Obwohl sich die damalige Euphorie im Laufe der Zeit etwa legte, hatte Brückner den Film nie aus den Augen verloren. Als er eine 35-mm-Kopie für sein Heimkino erwerben konnte und hörte, dass die Filmrechte frei geworden sind, erwachte in ihm die alte Leidenschaft. "Der Produzent Rudolf Travnicek starb, die Rechte an den Dokumentarfilm gingen an seine Ehefrau und Schauspielerin Hannelore Bollmann über. Sofort suchte ich den Kontakt zu ihr."

In Rom wurde der Vertrag für die Filmtheaterauswertung unterzeichnet. Kaum ein Jahr später startete Jürgen Brückner den Film wieder in deutschsprachigen Filmtheatern mit einer neuen 70-mm-Kopie. Die Wiederaufführungs-Premiere war natürlich in Alfred Heubleins Film-Casino in Coburg.

Als die Videoformate "Beta" und "VHS" das TV-Licht erblickten, war eine der ersten Veröffentlichungen auch Flying Clipper. Zuvor war er schon als 8-mm-Kurzfassung am Markt erschienen. Auch im Fernsehen lief er bei RTL und ZDF.

"Man muss wissen, das war damals kein normaler Kinofilm, es war eine Dokumentation", sagt Brückner. "Es gibt soviel zu entdecken. Grace Kelly und die Begum sind zu sehen, ebenso der längst verstorbene Formel 1 Fahrer Graham Hill." 2009 wurde Brückner als Rechteinhaber zur Berlinale eingeladen. "Das war natürlich ein Ereignis. Viele Schauspieler habe ich kennengelernt und zusammen mit Hannelore Bollmann durfte ich viele Events und Filme besuchen. Im Rahmen der Retrospektive wurde auch ,Flying Clipper‘ gezeigt. Das Bundesfilmarchiv hatte dankenswerterweise dafür sogar eine neue 70-mm-Kopie in Los Angeles in Auftrag gegeben."
Doch Brückner geht es um mehr: "Diese außergewöhnliche Dokumentation muss der Nachwelt erhalten bleiben.

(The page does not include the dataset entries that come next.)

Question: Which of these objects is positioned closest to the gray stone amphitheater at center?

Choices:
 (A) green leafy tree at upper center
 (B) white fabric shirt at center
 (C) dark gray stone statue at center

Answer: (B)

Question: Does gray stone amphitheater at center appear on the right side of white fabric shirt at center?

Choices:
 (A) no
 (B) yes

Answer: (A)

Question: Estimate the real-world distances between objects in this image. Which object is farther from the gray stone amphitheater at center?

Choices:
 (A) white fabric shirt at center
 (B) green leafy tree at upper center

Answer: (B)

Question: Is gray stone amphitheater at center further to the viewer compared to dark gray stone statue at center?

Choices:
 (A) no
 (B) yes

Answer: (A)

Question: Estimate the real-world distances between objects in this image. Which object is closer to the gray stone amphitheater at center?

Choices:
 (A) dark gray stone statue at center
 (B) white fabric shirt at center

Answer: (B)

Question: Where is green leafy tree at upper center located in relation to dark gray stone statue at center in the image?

Dieses Ziel habe ich mir vor ein paar Monaten gesteckt!" Nun ist es erreicht: "Flying Clipper" ist auf DVD, Blu-Ray und UHD 4K zu haben. Viel Zeit hat Brückner investiert, um eine passenden Vertriebspartner zu finden. "Als die Zusage von der Busch Media Group kam, war ich schon sehr erleichtert!"

Um die neue Veröffentlichung abzurunden, wurde in der Schauburg Karlsruhe eine Art "Making of" aufgenommen. "Ein ganz spezielles Programmkino, das mir ans Herz gewachsen ist", erläutert Brückner. Denn es gebe nur noch ganz wenige Kinos, die 70-Millimeter-Filme zeigen können. Neben einem Interview mit Brückner erläutert der 90-minütige Film die Restaurierung des Materials und die Besonderheiten des 70-mm-Films. Der erlebt Brückner zufolge gerade eine Renaissance, "ähnlich wie die Vinyl-Schallplatte". Der Film ,Dunkirk‘ ist zum Beispiel in dieser Technik gedreht, "und im Herbst folgt ,Mord im Orient-Express‘".

Ein besonderes Erlebnis hatte Jürgen Brücker erst vor ein paar Tagen. "Ich ließ es mir natürlich nicht nehmen, dem damaligen Kameramann Heinz Hölscher, einen der wenigen noch lebenden Zeitzeugen des Films, eine neue Fassung zu schicken. Aus Freude kamen ihm die Tränen. Die Erinnerungen kamen wieder hoch in ihm, als er das Werk in den Händen hielt!"

Nun gilt es für Brückner, weltweit Vertriebsfirmen zu finden. "Japan ist bereits gebongt, Amerika ist dagegen noch nicht in trockenen Tüchern" Zudem hofft er, dass "Flying Clipper" auch eines Tages wieder im Fernsehen und diesmal in UHD 4K zu bestaunen sein wird. "Das wäre genial. Gespräche dahingehend laufen schon!"